> [Texte à lire]:
-*-*-
Martin Bureau : Jeu de déconstruction
La peinture peut encore être le lieu d’une réflexion sur l’image et sur la peinture elle-même. Le peintre MARTIN BUREAU y parvient en explorant à la fois le dispositif des images et les possibilités du médium.
On constate depuis quelques années chez les jeunes artistes un nouvel intérêt pour la peinture. Certains n’hésitent pas à revisiter la figuration et les techniques académiques. Chez eux, les catégories abstraction/figuration ne s’affrontent plus d’une manière dogmatique. De toutes ces productions, les plus convaincantes nous semblent celles qui envisagent la peinture avec un regard critique ou ironique, des oeuvres qui n’excluent pas la narration, mais qui sont toujours conscientes de leur propre matérialité. Des oeuvres qui tiennent compte des acquis de la modernité. La peinture de Martin Bureau fait partie de celles-là. Ce peintre interroge constamment la peinture, et en questionne sans relâche les dispositifs. Il y a aussi chez lui la quête d’un métier à maîtriser, avec pour modèle des peintres tels Diego Velàzquez, Francis Bacon ou Mark Tansey. Cette «virtuosité», tant décriée par les peintres modernes, Martin Bureau veut la reconquérir. Autant pour le plaisir de peindre que pour mieux remettre en cause l’image et faire voir la peinture.
Des tableaux comme Retour à la terre (réalisé d’après l’édifice Lafayette sur le boulevard Charest) ou La Parade des élus témoignent à la fois d’une sensibilité aux significations des images et de la maîtrise de plus en plus grande de l’artiste: «Cette dernière année, écrit-il, j’ai mis une certaine emphase sur la matière. J’ai voulu m’éloigner d’un rendu fignolé. En altérant l’image. Comme pour provoquer un accident, un "contrôlage" dérapé. Un risque enfin.» D’abord peints avec précision, Martin Bureau intervient sur ces tableaux avant que la pâte ne sèche. Il en défait et en brouille certaines parties: «[…] j’arrive à me libérer de la bonne construction de l’image», renchérit-il. Réalisés à partir de ses propres photographies, ces tableaux sont des condensations de différents lieux, autoroutes, carrières, champs ou salles d’expositions, qui interpellent notamment le spectateur sur sa recherche de sens, mais en laissant toujours l’interprétation ouvrte. Dans cette peinture, le choix des images est aussi important que le traitement. Ne l’est-il pas nécessairement dès qu’il s’agit de figuration? «Aucune image n’est gratuite», précise Martin Bureau.
-*-*-
> [Extrait de données]:
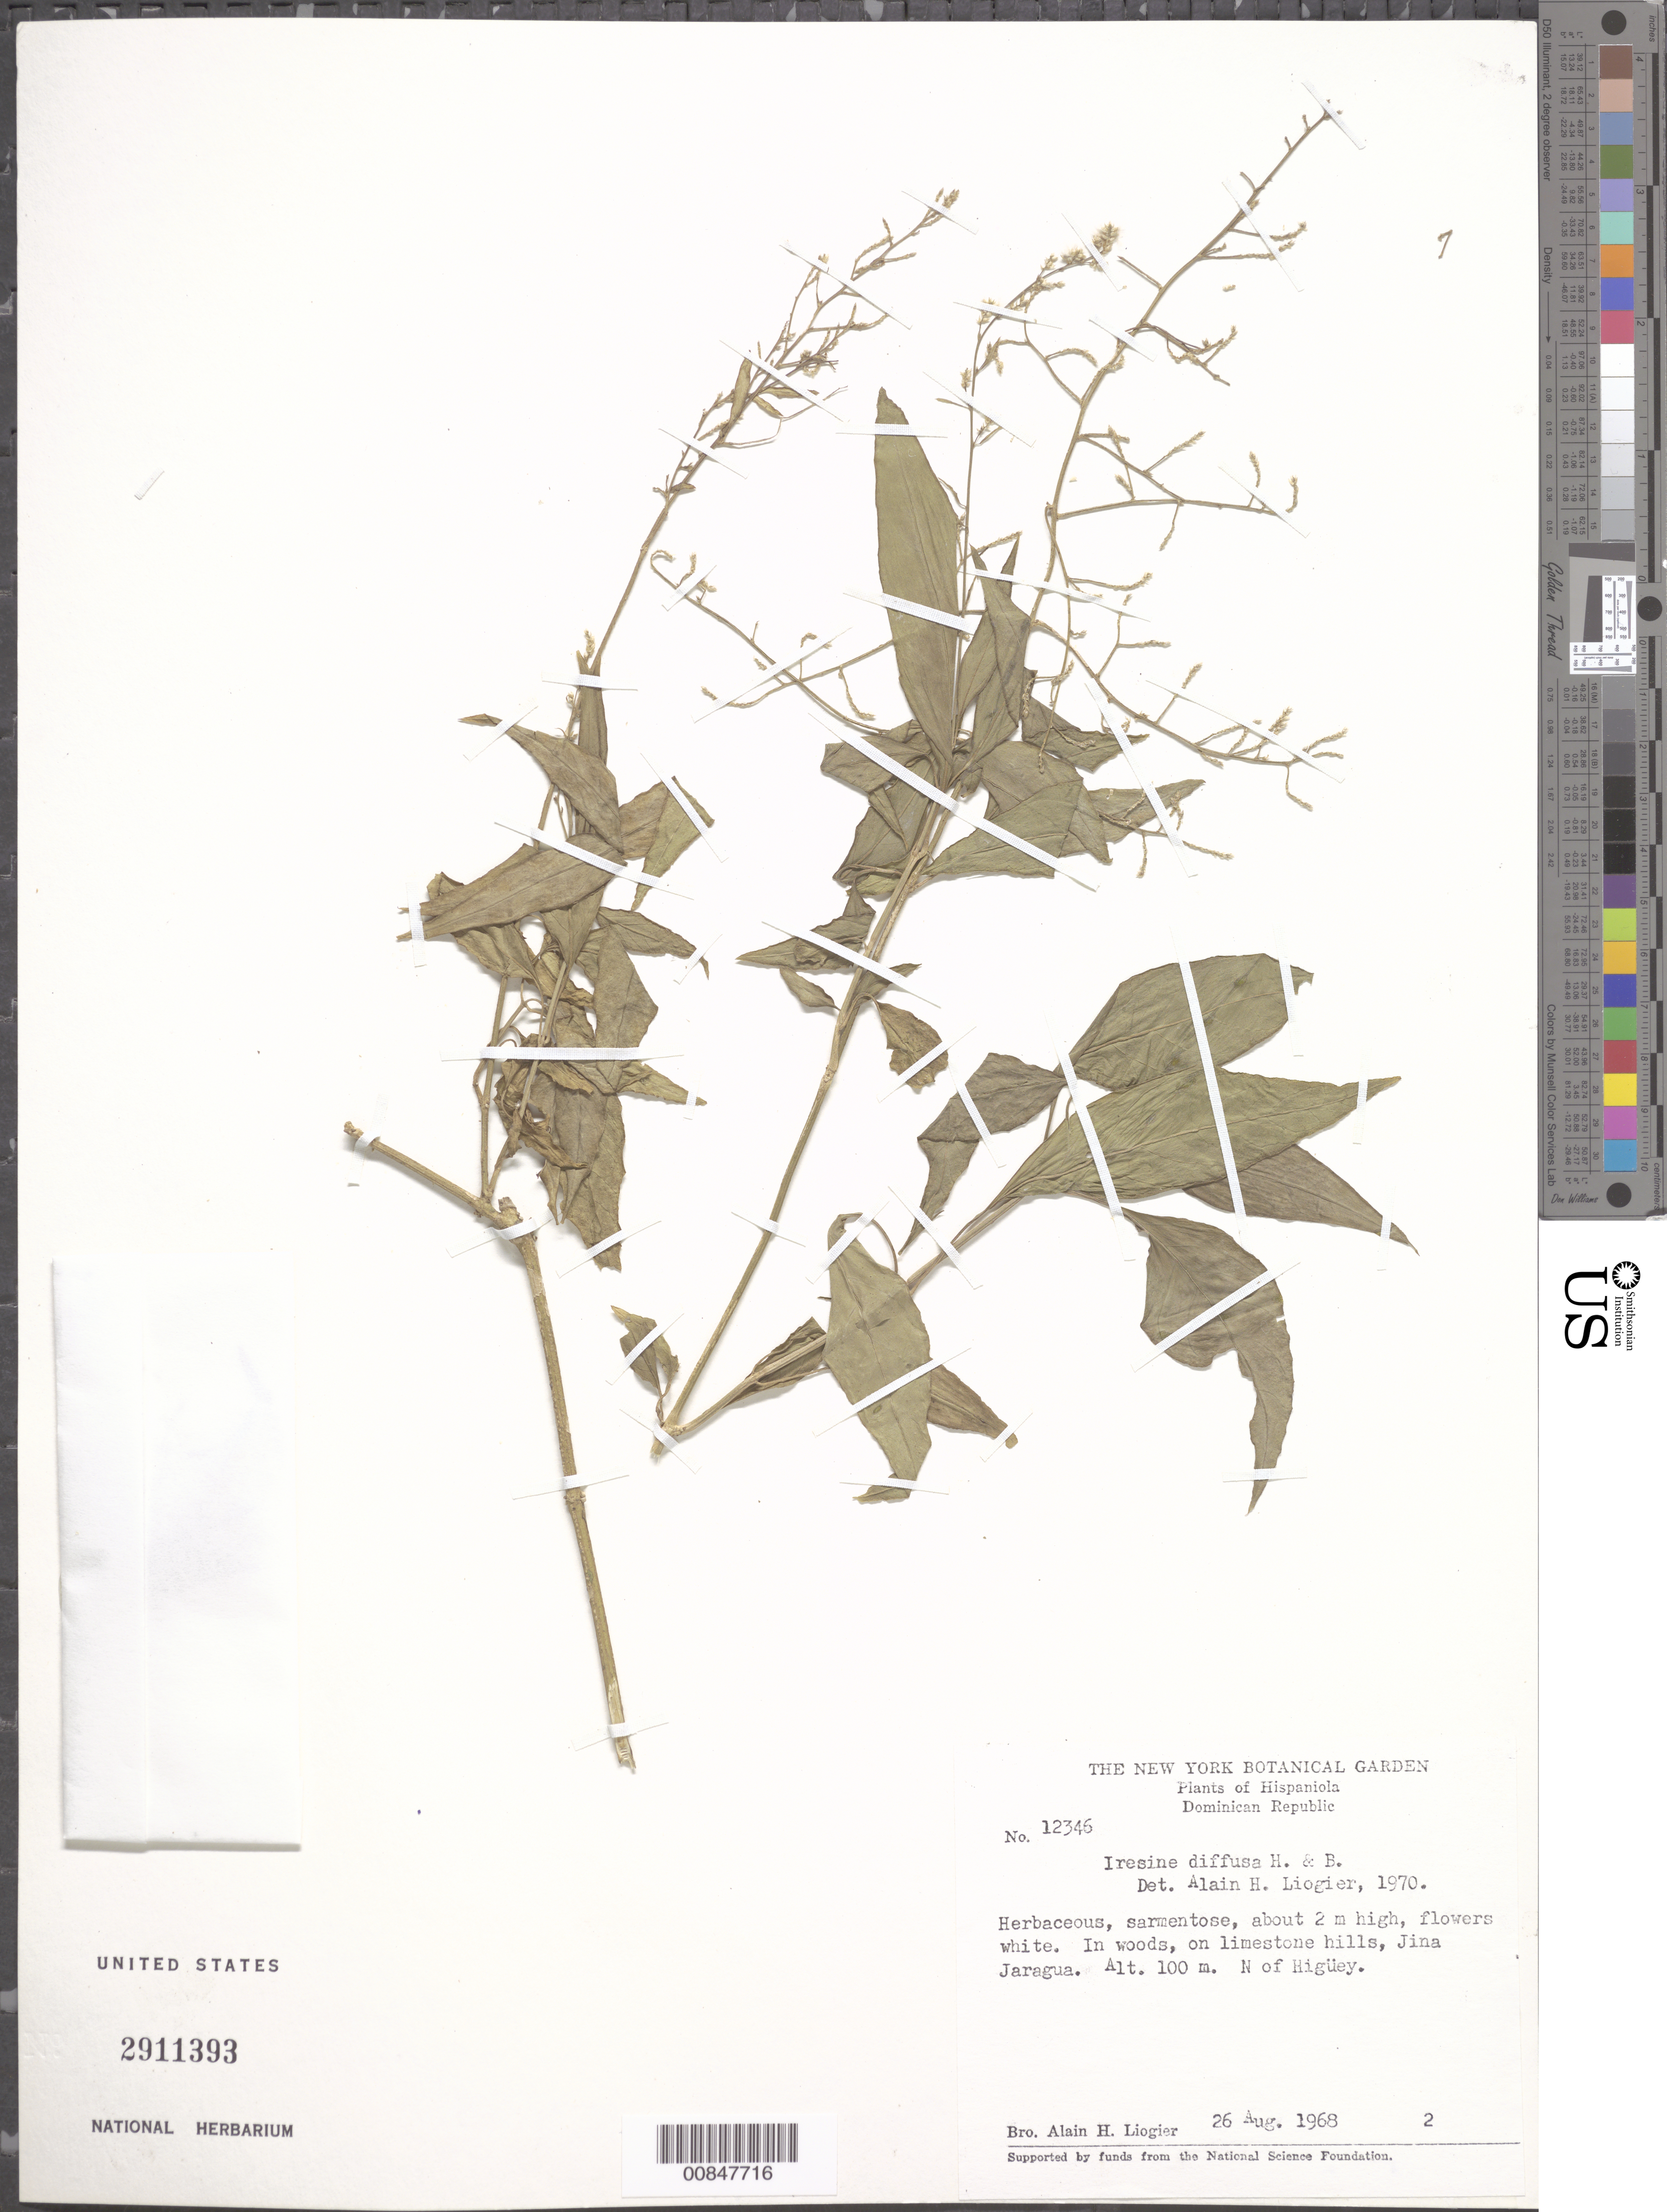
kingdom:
-*-*-
> [À faire]:
(a) Comment traduire en anglais la phrase « La peinture peut encore être le lieu d’une réflexion sur l’image et sur la peinture elle-même. », tirée de l’article sur Martin Bureau ?
(b) Donnez la suite de l’article sur le peintre Martin Bureau, en reprenant après sa dernière phrase.

> [Les résultats]:
(a) Painting can still be a site for reflection on the image and on painting itself.

(b)
Ses dernières productions sont intimement liées aux différents traitements de l’image que l’artiste expérimente dans d’autres médiums, telles la vidéo et la manipulation d’images par ordinateur. Ainsi, dans plusieurs tableaux récents, on retrouve des amoncellements de carrés scintillants à la surface, des pans de peinture brisant la transparence du récit. «J’ai eu l’idée, écrit-il, d’inverser l’environnement technologique: faire des pixels à la main. Des artisanales. Croiser la technologie et l’ancestral. Mélanger les époques, l’influence des différents médiums. Pour réapprendre. Ça devient ironique de prendre tout ce temps à le faire en peinture.» Les tableaux de Martin Bureau donnent la réjouissante impression que la peinture, dont on a annoncé si souvent la mort, est encore pleine de potentiel.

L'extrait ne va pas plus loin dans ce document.